SHORT TASK 1
In the passage about Toby Gerhart, how many rushing yards did he gain in his junior season?
SHORT TASK 2
Please repeat the part of the Toby Gerhart passage starting at "I've been writing" and ending at "became a Cardinal.".

PASSAGE PROVIDED
○ ○ ○ ○

I've been writing in this space for the past fifteen months, and if there's one regret I have about starting when I did it's this. I never had the chance write about Toby Gerhart (2006-09).
You remember Toby.
Even though he had put up some astounding numbers in high school, expectations were low for him upon his arrival at the Farm. Other Pac-10 schools had recruited him, but most had seen his bruising running style and physical frame and figured he translated into a fullback at the collegiate level. Stanford offered him a chance to compete at the tailback position -- and play baseball as well -- so Toby became a Cardinal.
He played in every game as a freshman, and even started once, but his contribution was modest: 106 carries for 375 yards. Even so, he entered his sophomore campaign as one of the top backs on the squad and rushed for 140 yards on just twelve carries in the season opener against San Jose State... before suffering a season-ending knee injury in the third quarter.
Expectations are obviously reduced for any running back returning from a serious knee injury, but Gerhart had a phenomenal junior season, one of the best of any Stanford running back in history. He broke Tommy Vardell's single-season school rushing record, racking up 1,136 yards, and also ran for fifteen touchdowns. Following the season he was named second-team All-Pac-10 and seemed poised for an historic senior season.
It's hard to believe now, but there were whispers that Gerhart might not even play as a senior. Another in a long line of Stanford two-sport stars, Gerhart was performing as well on the baseball diamond as on the football field. He finished his junior campaign with Mark Marquess's baseball team hitting .356 with four homers and 12 RBIs in his last eleven games and seemed ready to improve from there. Gerhart would be eligible for the major league draft following his junior season, and there was real concern on the football side that an impressive junior campaign could draw enough interest from baseball people to pull him away from football forever. Gerhart's final season of baseball, however, was disappointing, and he returned his focus to the grid iron.
If Gerhart's junior season on the football field was historic, his senior season was otherworldly. He opened eyes with a 200-yard effort against Washington in the fourth game of the season, ran off a string of hundred-yard games through the middle of the schedule, and then burst onto the national consciousness by staging his own personal Heisman campaign over the season's final four weeks: 38 carries for a school-record 223 yards and three touchdowns against Oregon; 134 yards and three touchdowns in the "what's your deal?" blowout of USC; four-touchdowns and 136 yards against Cal in Big Game; and finally the exclamation point in the season's final game against Notre Dame.
If your DVR is set to record all Stanford sports events like mine is, you get the pleasure of watching this game every few months or so when it's replayed on ESPN Classic. If you don't, it doesn't matter -- it's burned into your memory. There are the numbers, which are ridiculous: 29 carries, 205 yards, and three touchdowns, plus a touchdown pass to Ryan Whalen, just for fun.
But those statistics don't tell the whole story. On that night Toby Gerhart was the best player on the planet. He was Jim Brown. He was Paul Bunyan. He was Superman. When Notre Dame defenders tried tackling him, he simply ran them over, and eventually they stopped trying, choosing to let him walk into the end zone for his final touchdown. It was anti-climactic, but it was informative. The defense was powerless to stop him, and they knew it.

○ ○ ○ ○

DATA PROVIDED
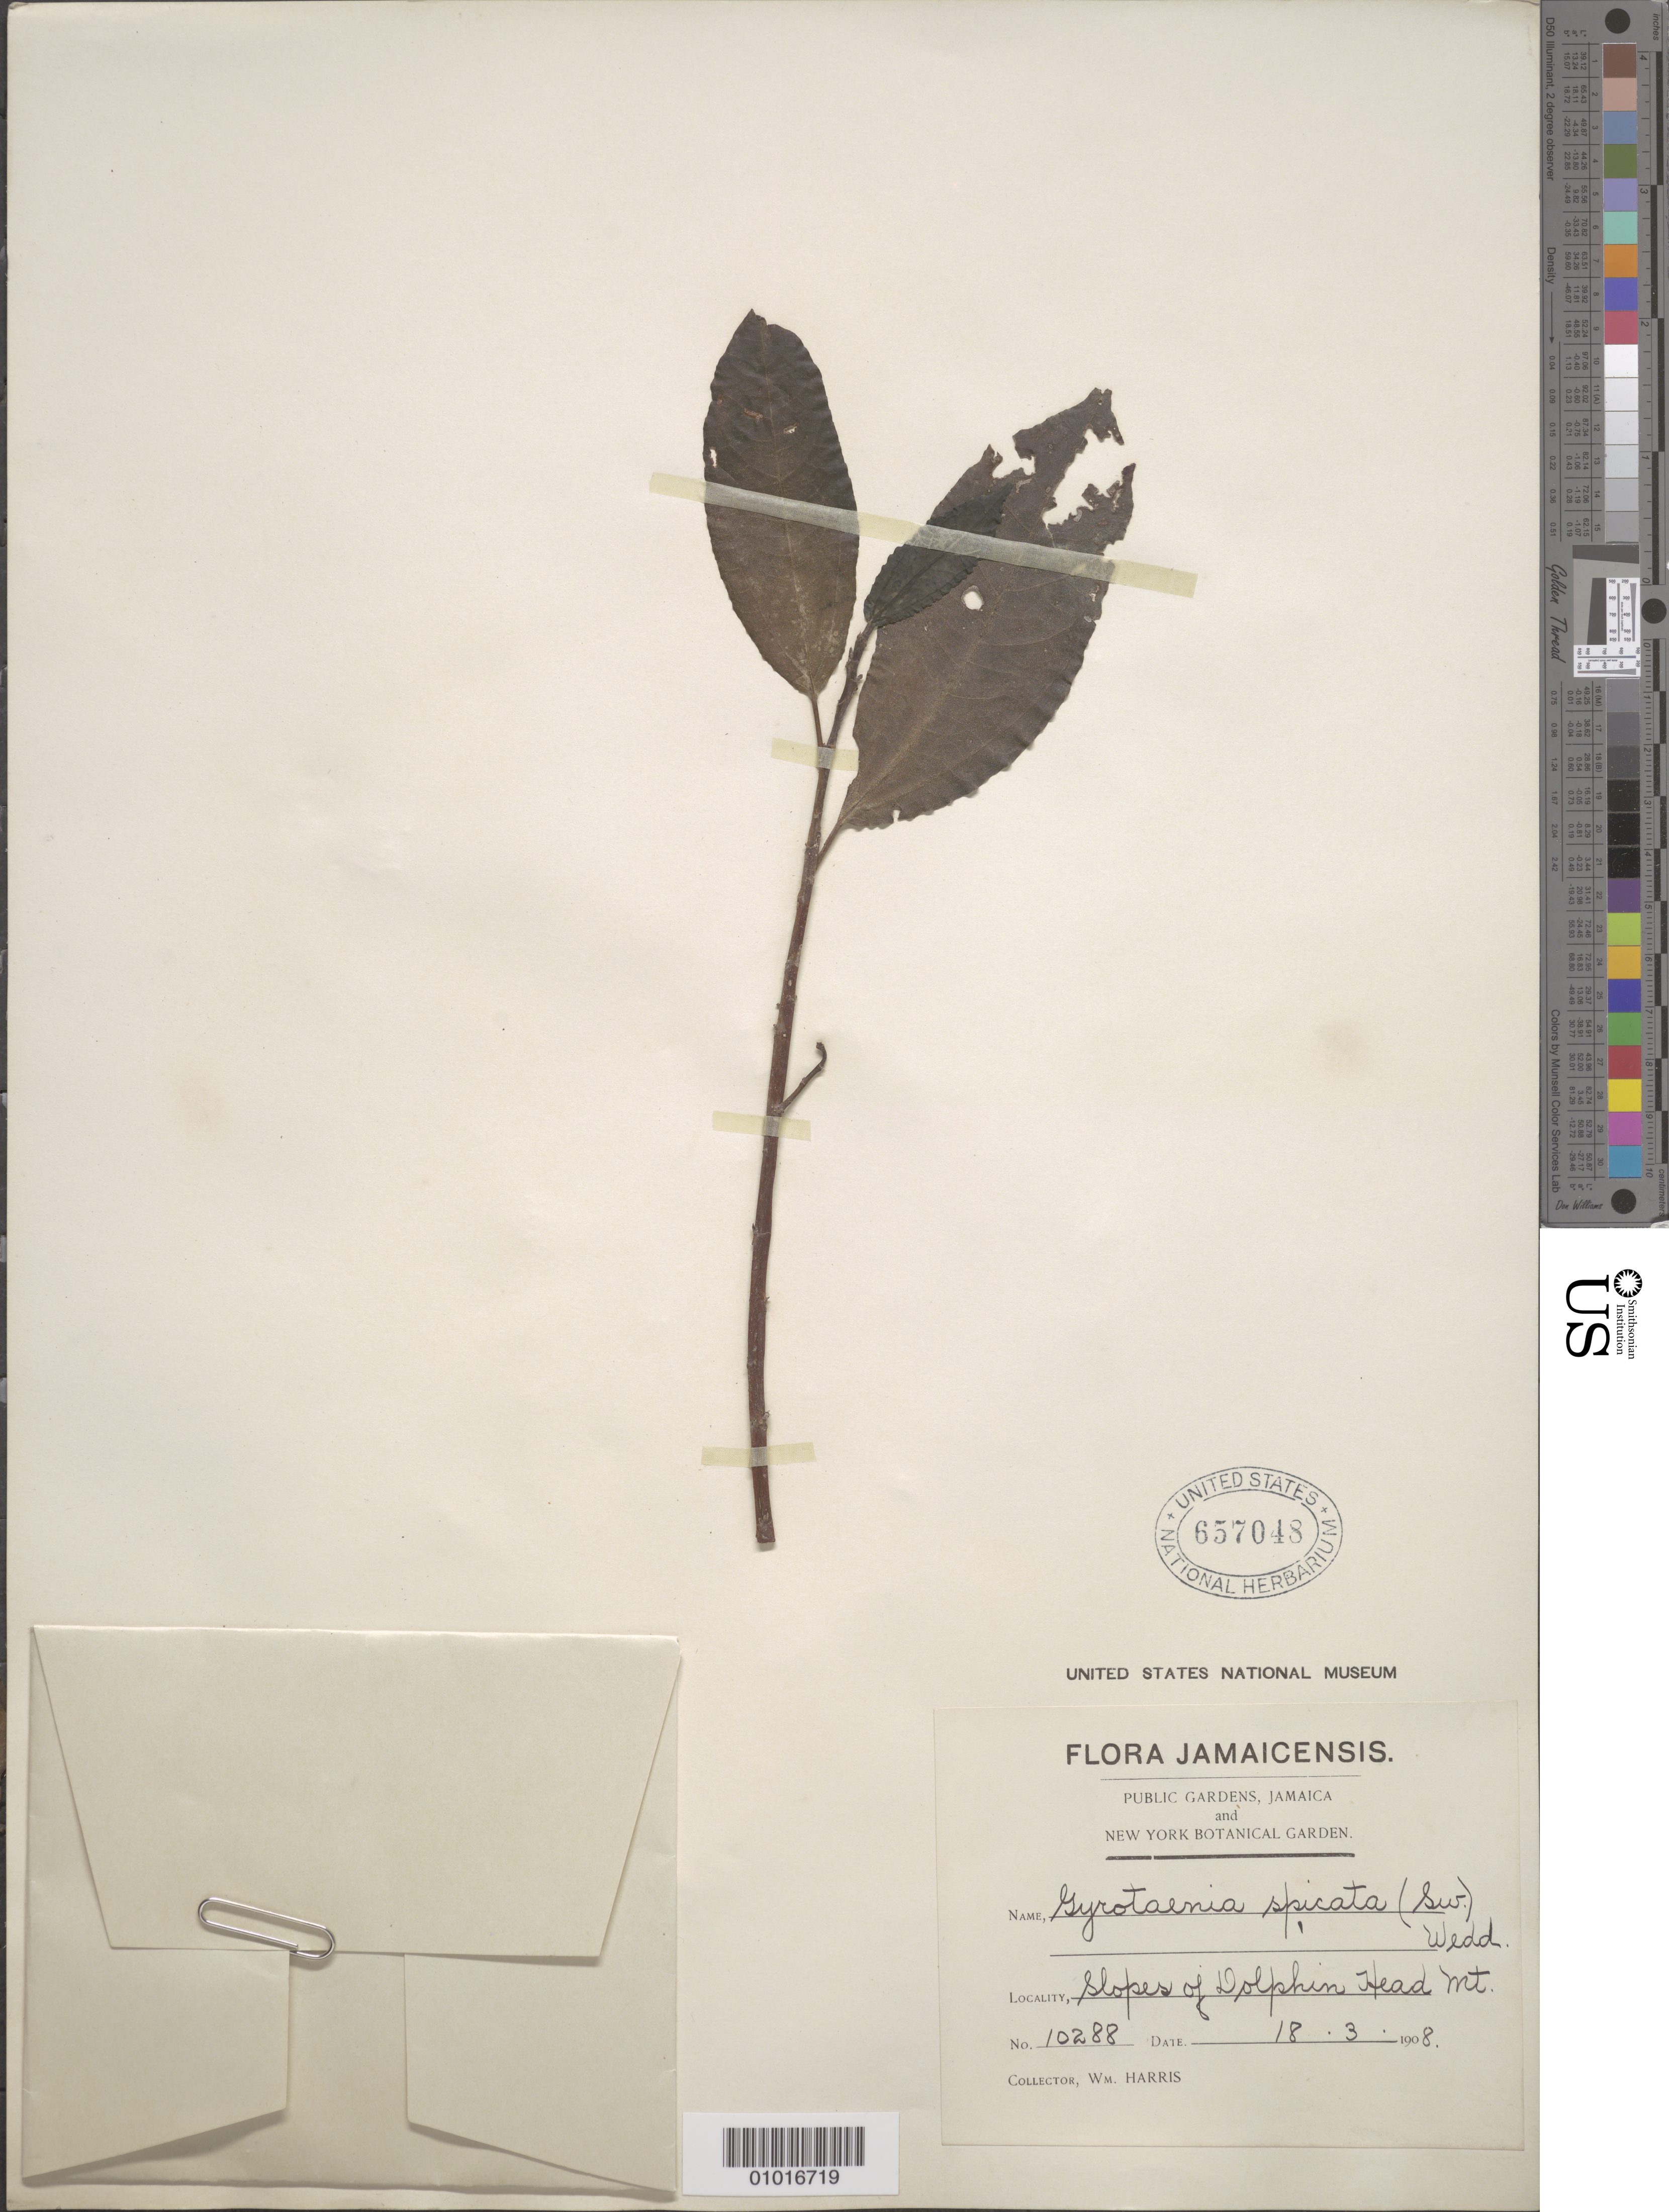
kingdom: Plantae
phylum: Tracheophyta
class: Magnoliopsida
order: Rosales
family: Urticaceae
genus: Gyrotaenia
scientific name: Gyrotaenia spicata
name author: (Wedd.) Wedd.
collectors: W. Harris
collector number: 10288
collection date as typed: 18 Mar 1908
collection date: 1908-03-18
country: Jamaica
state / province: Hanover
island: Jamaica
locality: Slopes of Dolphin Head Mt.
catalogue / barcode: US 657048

○ ○ ○ ○

ANSWER 1
1,136 yards

ANSWER 2
I've been writing in this space for the past fifteen months, and if there's one regret I have about starting when I did it's this. I never had the chance write about Toby Gerhart (2006-09).
You remember Toby.
Even though he had put up some astounding numbers in high school, expectations were low for him upon his arrival at the Farm. Other Pac-10 schools had recruited him, but most had seen his bruising running style and physical frame and figured he translated into a fullback at the collegiate level. Stanford offered him a chance to compete at the tailback position -- and play baseball as well -- so Toby became a Cardinal.